Americans Can't Believe KFC Australia Makes People Pay For This
Americans were shocked when Kaymie Wuerfel, a Floridian expat in Australia who chronicles their travails and travels in their new life on TikTok, shared in one video the fact that KFC Australia charges 30 cents for sauce packets. "If someone told me to pay for BBQ sauce I'd have laughed and walked away," 97.3 FM quotes one commenter saying.
However, the free-flowing of sauce is not a universal experience outside the United States. Rather, the quantity and pricing of sauce sachets run along a fault line that exposes both how entrenched the idea that sauce should be a free commodity and how impractical that idea really is.
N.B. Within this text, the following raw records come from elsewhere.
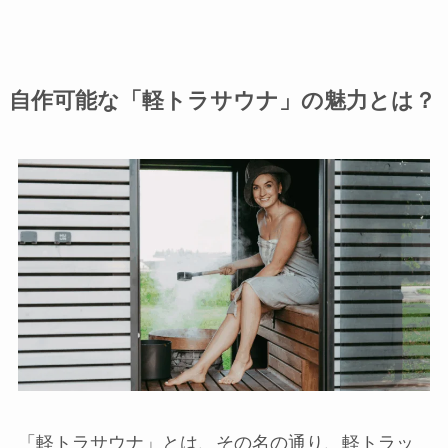
自作可能な「軽トラサウナ」の魅力とは？
「軽トラサウナ」とは、その名の通り、軽トラッ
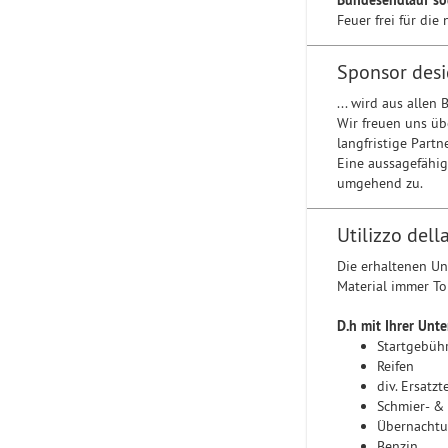
Bundesendlauf so
Feuer frei für di
Sponsor desi
... wird aus allen
Wir freuen uns üb
langfristige Part
Eine aussagefähig
umgehend zu.
Utilizzo del
Die erhaltenen Un
Material immer Top
D.h mit Ihrer Unt
Startgebüh
Reifen
div. Ersatzt
Schmier- &
Übernacht
Benzin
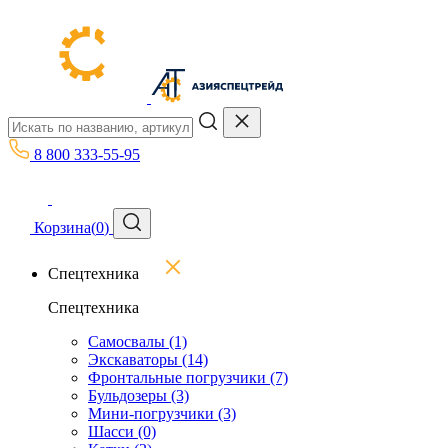
8 800 333-55-95
Корзина
(
0
)
Спецтехника
Спецтехника
Самосвалы
(1)
Экскаваторы
(14)
Фронтальные погрузчики
(7)
Бульдозеры
(3)
Мини-погрузчики
(3)
Шасси
(0)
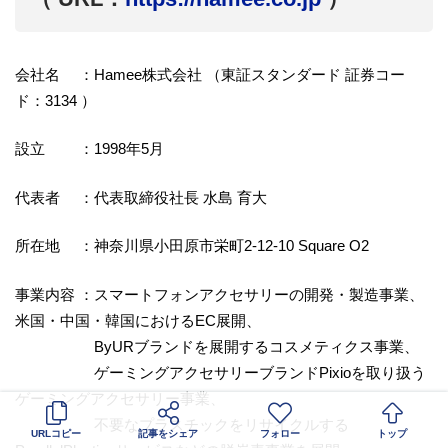
会社名 ：Hamee株式会社 （東証スタンダード 証券コー
ド：3134 ）
設立 ：1998年5月
代表者 ：代表取締役社長 水島 育大
所在地 ：神奈川県小田原市栄町2-12-10 Square O2
事業内容 ：スマートフォンアクセサリーの開発・製造事業、
米国・中国・韓国におけるEC展開、
ByURブランドを展開するコスメティクス事業、
ゲーミングアクセサリーブランドPixioを取り扱う
ゲーミングアクセサリー事業、
不要なプラスチックをリサイクルする
URLコピー
記事をシェア
フォロー
トップ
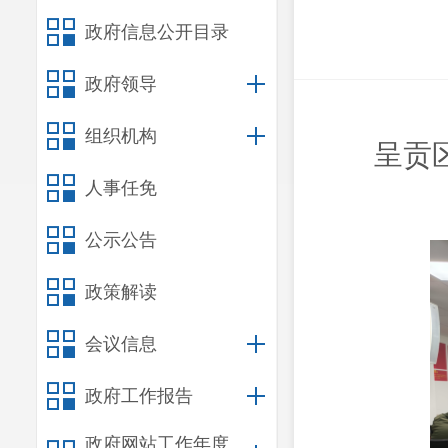
政府信息公开目录
政府领导
组织机构
呈贡
人事任免
公示公告
政策解读
会议信息
政府工作报告
政府网站工作年度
In 2015, for example, Slate ran an investigation into the trend of chains charging for sauces. They discovered that many brands had learned to be more frugal due to the Great Recession of 2008, yet still referred to them as "stingy." "You need to have all your condiments out front, that's the American way," Tom Nealon, a self-styled condiment historian, ranted to Slate.
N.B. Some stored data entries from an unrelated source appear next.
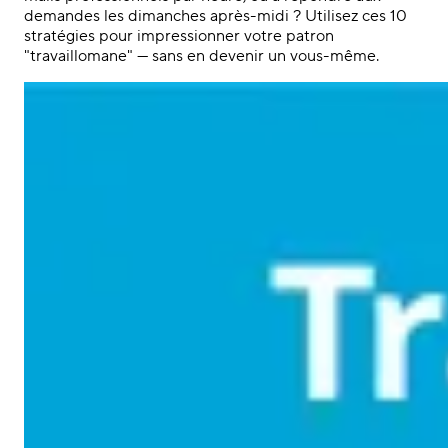
demandes les dimanches après-midi ? Utilisez ces 10
stratégies pour impressionner votre patron
"travaillomane" — sans en devenir un vous-même.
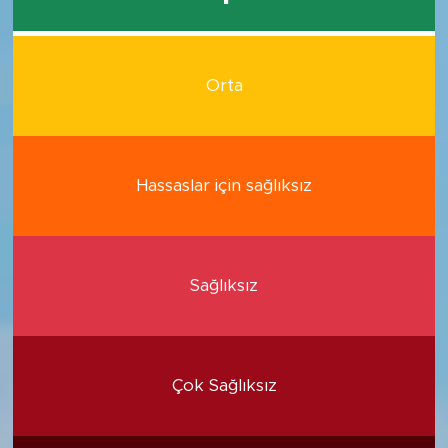
Orta
Hassaslar için sağlıksız
Sağlıksız
Çok Sağlıksız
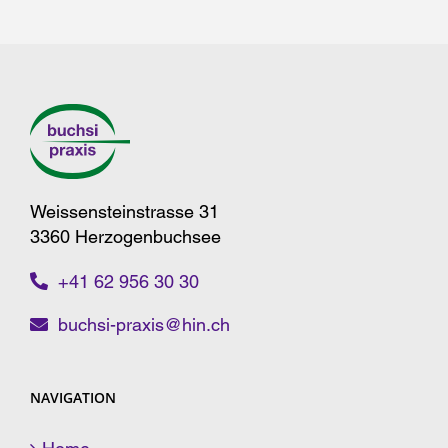
Weissensteinstrasse 31
3360 Herzogenbuchsee
+41 62 956 30 30
buchsi-praxis@hin.ch
NAVIGATION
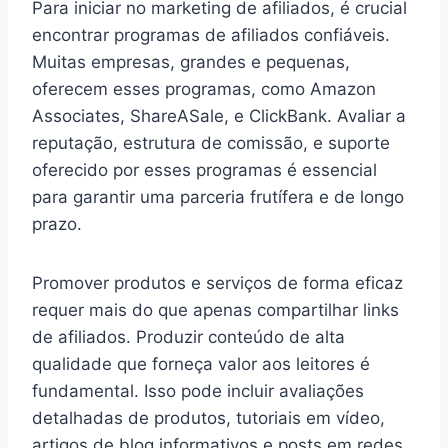
Para iniciar no marketing de afiliados, é crucial
encontrar programas de afiliados confiáveis.
Muitas empresas, grandes e pequenas,
oferecem esses programas, como Amazon
Associates, ShareASale, e ClickBank. Avaliar a
reputação, estrutura de comissão, e suporte
oferecido por esses programas é essencial
para garantir uma parceria frutífera e de longo
prazo.
Promover produtos e serviços de forma eficaz
requer mais do que apenas compartilhar links
de afiliados. Produzir conteúdo de alta
qualidade que forneça valor aos leitores é
fundamental. Isso pode incluir avaliações
detalhadas de produtos, tutoriais em vídeo,
artigos de blog informativos e posts em redes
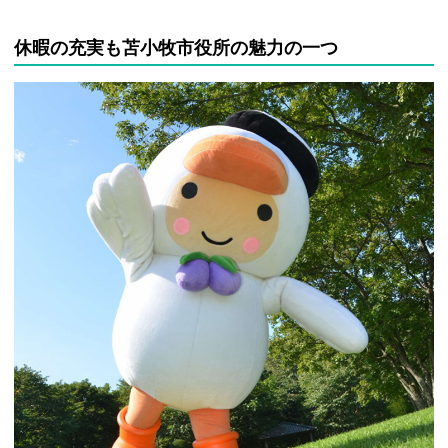
休暇の充実も苫小牧市役所の魅力の一つ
Similarly, Taco Bell's Plan to sustainably navigate its future was to create a whole system to recycle sauce sachets, presumably because the idea of allowing customers to dispense sauces with the big levers out front would be too costly and the idea of refusing to allow customers to have the sauces would go against "the American way." There is almost something fundamental about the way these sauce packets have lodged into the minds of the customer base.
The apogee of free, unlimited sauce packets
The very best example about how deeply America cares about their sauce is in the recent Chick-fil-A sauce shortage. Last week, Chick-fil-A announced that due to industry-wide shortages, it would start limiting the number of sauces it gives to customers.
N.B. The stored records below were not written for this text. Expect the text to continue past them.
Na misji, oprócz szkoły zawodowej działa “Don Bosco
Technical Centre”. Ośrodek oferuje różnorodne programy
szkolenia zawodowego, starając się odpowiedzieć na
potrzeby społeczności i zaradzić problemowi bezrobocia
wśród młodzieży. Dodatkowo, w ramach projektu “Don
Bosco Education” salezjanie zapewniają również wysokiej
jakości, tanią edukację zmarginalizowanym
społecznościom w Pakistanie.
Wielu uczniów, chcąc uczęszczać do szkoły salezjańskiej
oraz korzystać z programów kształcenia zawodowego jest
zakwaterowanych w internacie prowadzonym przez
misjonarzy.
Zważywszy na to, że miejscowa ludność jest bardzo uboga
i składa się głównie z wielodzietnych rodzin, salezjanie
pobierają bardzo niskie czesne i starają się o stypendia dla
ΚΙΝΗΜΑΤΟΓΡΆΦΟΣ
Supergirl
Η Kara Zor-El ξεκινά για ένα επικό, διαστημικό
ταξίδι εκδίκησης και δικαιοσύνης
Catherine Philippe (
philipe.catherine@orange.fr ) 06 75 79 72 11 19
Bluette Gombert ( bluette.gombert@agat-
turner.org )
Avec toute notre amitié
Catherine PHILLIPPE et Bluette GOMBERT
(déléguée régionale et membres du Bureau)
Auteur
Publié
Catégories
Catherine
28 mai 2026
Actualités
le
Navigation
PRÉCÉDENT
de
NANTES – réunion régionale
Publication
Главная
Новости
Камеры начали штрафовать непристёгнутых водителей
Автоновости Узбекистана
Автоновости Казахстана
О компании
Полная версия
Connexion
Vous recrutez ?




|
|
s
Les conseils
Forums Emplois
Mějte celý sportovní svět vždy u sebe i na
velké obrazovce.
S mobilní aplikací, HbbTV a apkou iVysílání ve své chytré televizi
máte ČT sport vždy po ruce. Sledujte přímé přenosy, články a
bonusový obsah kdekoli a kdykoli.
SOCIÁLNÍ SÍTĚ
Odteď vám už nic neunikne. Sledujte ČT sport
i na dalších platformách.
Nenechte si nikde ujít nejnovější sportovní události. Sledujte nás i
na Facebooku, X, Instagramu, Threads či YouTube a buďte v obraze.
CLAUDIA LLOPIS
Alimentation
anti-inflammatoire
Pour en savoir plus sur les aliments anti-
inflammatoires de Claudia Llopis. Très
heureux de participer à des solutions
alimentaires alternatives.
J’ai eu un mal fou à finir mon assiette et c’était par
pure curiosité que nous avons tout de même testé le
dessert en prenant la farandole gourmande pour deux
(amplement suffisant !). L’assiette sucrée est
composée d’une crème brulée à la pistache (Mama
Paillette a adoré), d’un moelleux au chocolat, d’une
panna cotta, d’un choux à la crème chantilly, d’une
The responses occupied an area of hyperbole that makes it difficult to tell whether irony is utterly missing or has suffused them to the extent that detecting it would prove impossible. Business Insider and Entrepreneur highlighted reactions that said that neither last year's toilet paper shortage nor the gas shortage due to the contemporaneous ransomware attack had affected them as much.
The seriousness of these cries can be put aside to appreciate the fact that the temporary rationing of sauce packets could conceivably provoke outcry at all. The idea that Chick-fil-A's sauce would cease to be free-flowing is so novel as to warrant comment. An Australian used to paying per packet may not notice, but such limitations in the United States hamper the boundless dreams that define the culture.